The problem can cause the following status on the AP after a reboot:
- AP losing configuration but register to the WLC
- AP unable to perform an upgrade
- AP stuck in a booting loop
- AP end up in ROMMON status - console to the AP is need to recover the AP
- AP might not be able to load the image from flash
- AP looses IOS images (recovery/ code image)
WLAN Poller Logic
The script works as follow:
Verify APs
The script first verifies whether the AP’s flash is accessible (by looking into the “show file systems” output)
If it’s accessible, then it runs “fsck flash:”
If all is OK, move on
else repeat the command up to 4 times, until there are no more errors.
This is done in order to make sure that the file system is clean before we even attempt a recover.. but if an error is reported, this will get recorded.
Script also verifies the MD5 checksum for critical files :
- IOS image
- Radio firmware
- Power tables
The script has to run at least once to build the MD5 hash database, so it would be able to detect MD5 mismatch only starting with the 2nd run.
The reason for this is that it’s quite impractical to maintain a static DB of such MD5 values (multiple files, multiple releases, multiple AP platforms), therefore at the first run the script checks for each specific file what is the MD5 checksum.. and picks the one that got most hits across all the APs on a WLC as the good one; this means that you’d need multiple APs of the same family (e.g. ap3g2 will cover AP 2600/3600/1700/2700/3700.. so it doesn’t necessarily need to be the same exact model..) in order for this part to work correctly.
Note: The “database” of MD5 checksums is stored on the script’s working directory in JSON format:
ap_md5_db.json - this is the current file
ap_md5_db.json.bkp - backup from the previous run (just in case..)
Recover APs
This part triggers a “test capwap image capwap” command only on the APs where the flash is accessible but some errors were found, either fsck and/or MD5 mismatch
This method of recovery will cause the AP to reload once the image is downloaded and installed, so you may want to run this in the evening/night, anytime when there’s no impact to the users.
Note: You can recover AP on demand by configuring config.ini file.

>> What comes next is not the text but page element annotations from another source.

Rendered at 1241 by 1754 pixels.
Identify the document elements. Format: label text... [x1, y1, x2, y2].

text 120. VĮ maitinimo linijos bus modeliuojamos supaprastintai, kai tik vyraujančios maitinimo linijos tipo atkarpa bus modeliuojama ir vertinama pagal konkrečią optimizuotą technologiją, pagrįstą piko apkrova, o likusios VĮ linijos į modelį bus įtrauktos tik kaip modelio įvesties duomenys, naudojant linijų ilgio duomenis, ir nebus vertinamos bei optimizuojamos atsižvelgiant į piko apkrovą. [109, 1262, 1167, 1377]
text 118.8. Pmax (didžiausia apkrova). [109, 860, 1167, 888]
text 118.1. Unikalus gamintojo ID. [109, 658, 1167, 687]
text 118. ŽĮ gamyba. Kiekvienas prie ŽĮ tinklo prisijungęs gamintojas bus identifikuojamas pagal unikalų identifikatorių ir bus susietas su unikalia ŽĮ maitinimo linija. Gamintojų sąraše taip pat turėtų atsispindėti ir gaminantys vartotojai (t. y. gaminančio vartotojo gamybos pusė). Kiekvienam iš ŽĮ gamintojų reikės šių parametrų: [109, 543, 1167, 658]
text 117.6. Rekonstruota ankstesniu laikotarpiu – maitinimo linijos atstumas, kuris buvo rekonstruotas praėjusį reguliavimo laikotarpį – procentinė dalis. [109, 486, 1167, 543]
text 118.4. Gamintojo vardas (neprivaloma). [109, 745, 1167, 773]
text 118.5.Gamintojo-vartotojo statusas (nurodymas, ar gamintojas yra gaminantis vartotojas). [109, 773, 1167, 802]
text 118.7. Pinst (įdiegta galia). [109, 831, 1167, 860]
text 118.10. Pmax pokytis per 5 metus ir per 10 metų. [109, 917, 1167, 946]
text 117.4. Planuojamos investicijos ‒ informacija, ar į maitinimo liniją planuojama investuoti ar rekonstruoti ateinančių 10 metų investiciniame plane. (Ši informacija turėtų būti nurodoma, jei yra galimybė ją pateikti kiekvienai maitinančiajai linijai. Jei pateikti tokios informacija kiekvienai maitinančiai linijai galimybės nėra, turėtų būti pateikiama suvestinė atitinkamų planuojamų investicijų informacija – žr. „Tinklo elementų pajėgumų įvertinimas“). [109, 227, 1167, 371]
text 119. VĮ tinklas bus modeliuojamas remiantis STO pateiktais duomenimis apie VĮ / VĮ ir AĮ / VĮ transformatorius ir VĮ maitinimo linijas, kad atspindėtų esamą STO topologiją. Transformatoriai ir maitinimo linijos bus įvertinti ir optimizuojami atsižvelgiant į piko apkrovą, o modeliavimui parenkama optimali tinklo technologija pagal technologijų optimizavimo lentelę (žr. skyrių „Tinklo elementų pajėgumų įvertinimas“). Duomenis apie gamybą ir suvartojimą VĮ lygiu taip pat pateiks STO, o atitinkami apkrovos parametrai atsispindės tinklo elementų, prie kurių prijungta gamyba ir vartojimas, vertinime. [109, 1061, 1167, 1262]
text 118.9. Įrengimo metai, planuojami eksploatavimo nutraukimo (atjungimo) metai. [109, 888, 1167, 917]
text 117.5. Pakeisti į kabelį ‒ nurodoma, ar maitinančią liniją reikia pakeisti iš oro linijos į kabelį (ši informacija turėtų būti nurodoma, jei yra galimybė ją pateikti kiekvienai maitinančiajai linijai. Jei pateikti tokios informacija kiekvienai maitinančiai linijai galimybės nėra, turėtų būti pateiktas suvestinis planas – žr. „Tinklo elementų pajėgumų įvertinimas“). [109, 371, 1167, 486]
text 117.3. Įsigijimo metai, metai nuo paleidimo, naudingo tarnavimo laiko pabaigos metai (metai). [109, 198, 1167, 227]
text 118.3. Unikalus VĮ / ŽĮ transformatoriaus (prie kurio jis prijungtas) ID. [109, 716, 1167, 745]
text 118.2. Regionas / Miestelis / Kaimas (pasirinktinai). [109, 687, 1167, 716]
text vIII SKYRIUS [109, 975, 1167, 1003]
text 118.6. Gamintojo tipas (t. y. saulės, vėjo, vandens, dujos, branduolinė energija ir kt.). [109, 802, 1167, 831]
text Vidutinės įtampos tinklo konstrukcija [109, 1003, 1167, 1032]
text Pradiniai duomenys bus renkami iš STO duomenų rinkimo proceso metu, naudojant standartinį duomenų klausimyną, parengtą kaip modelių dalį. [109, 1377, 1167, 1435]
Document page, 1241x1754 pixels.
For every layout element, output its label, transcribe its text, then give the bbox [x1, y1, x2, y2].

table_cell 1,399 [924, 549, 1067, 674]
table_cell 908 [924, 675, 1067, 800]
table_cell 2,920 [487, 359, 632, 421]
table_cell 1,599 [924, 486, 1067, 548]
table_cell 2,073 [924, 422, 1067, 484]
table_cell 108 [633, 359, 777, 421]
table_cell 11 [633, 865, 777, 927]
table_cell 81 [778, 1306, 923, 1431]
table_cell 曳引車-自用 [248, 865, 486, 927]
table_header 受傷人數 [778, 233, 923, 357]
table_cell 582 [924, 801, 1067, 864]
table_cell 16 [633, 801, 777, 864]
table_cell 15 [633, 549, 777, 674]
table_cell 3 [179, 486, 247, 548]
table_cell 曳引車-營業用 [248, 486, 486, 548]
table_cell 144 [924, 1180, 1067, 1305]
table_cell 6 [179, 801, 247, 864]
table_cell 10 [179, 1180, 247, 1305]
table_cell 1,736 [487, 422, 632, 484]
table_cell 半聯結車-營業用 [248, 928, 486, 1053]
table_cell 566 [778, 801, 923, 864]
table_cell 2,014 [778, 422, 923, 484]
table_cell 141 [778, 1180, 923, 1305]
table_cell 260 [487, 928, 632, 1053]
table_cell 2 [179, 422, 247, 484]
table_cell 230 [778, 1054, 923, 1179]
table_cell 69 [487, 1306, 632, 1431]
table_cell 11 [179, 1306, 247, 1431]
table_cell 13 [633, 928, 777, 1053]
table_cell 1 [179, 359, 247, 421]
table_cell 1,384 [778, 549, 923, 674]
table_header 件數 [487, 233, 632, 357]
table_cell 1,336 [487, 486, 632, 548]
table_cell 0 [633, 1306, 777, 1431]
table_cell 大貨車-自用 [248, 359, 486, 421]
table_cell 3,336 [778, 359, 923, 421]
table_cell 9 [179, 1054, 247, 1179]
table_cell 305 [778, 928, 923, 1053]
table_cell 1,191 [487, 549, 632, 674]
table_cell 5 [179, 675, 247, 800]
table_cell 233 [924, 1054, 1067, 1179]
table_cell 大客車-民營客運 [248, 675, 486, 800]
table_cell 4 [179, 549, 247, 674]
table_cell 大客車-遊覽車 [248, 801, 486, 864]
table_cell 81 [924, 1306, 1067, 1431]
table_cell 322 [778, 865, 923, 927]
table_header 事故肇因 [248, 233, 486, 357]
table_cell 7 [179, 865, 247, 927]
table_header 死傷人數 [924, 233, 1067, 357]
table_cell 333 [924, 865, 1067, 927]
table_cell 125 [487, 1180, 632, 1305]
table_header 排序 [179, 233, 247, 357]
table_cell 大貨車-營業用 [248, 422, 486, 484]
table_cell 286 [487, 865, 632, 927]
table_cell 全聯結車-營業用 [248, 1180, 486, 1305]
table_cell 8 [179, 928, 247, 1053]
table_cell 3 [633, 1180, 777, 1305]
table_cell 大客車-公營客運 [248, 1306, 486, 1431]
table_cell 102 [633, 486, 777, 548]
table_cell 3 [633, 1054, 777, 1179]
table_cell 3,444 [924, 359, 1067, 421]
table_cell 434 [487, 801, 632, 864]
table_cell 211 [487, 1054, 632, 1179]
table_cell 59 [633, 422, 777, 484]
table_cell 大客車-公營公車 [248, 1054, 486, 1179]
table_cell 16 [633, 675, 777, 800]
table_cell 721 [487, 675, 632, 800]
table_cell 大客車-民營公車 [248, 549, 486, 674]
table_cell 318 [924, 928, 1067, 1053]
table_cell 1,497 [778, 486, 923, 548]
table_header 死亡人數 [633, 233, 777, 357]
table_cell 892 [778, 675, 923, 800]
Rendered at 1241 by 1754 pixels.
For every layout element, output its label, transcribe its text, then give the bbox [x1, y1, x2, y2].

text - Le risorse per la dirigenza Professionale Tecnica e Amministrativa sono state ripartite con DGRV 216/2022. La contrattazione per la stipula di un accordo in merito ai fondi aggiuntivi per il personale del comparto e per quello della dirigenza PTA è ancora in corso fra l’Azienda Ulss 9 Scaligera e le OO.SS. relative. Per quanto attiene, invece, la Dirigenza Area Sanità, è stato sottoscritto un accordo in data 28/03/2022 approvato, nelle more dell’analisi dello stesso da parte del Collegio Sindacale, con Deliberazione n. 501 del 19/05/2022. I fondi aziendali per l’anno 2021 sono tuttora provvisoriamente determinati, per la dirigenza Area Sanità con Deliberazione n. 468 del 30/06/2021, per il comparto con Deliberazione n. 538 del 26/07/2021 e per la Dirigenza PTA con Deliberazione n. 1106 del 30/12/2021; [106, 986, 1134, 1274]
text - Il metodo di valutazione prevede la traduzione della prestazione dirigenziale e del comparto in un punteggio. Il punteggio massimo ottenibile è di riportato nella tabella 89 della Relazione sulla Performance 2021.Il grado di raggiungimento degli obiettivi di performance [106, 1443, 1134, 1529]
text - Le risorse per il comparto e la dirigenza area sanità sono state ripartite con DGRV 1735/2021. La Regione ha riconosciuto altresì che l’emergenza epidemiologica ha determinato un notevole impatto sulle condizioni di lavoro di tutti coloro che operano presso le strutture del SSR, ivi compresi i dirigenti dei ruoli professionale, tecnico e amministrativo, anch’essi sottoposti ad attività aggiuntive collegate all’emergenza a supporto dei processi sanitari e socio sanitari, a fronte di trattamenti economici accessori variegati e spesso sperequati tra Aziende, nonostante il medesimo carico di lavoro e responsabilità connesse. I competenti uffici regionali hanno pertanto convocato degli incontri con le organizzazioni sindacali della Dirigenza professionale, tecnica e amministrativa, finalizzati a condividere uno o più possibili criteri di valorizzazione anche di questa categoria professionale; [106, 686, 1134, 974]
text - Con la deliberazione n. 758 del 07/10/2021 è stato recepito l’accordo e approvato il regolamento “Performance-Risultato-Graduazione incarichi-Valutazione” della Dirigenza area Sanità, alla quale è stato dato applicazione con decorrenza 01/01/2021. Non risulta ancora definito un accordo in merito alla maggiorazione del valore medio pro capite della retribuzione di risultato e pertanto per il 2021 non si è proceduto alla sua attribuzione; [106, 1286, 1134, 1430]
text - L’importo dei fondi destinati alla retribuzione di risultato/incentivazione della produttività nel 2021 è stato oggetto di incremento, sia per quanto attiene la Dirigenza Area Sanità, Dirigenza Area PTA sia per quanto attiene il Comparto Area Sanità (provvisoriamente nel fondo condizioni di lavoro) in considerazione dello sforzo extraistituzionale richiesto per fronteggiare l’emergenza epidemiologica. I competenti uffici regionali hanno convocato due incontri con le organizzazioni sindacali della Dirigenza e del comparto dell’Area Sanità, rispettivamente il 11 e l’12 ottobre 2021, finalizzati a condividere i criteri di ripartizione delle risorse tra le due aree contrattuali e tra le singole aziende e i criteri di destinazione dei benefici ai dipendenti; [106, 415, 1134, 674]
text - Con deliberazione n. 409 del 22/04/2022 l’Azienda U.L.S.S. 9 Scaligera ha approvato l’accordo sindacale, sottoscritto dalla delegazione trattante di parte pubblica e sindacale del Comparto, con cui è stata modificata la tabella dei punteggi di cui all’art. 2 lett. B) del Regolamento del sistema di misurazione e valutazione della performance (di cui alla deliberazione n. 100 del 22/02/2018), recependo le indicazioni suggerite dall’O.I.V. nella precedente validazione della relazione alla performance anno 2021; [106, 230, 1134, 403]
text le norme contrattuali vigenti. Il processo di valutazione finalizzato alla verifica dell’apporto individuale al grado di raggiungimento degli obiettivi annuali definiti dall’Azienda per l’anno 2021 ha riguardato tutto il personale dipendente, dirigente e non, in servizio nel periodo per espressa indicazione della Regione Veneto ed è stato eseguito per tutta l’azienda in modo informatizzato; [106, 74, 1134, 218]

Just add the AP list that you want to recover instead of having the script to pull the list from WLC and recover all AP registered if needed.
Script OutPut
You’ll find the raw CLI command output on the poller’s “data” directory, under a // path, one file per device containing all the CLI command output
On the same data directory for the current day you’ll also find the following files:
_ap_fs.csv - this is the file system check report, indicating the result of the above-mentioned tests for each AP
_ap_md5.csv - this file will have a list of all the files checked on all APs, each one with the computed MD5 check (and, starting with the 2nd run, whether the MD5 matches the “good” one for such file or not)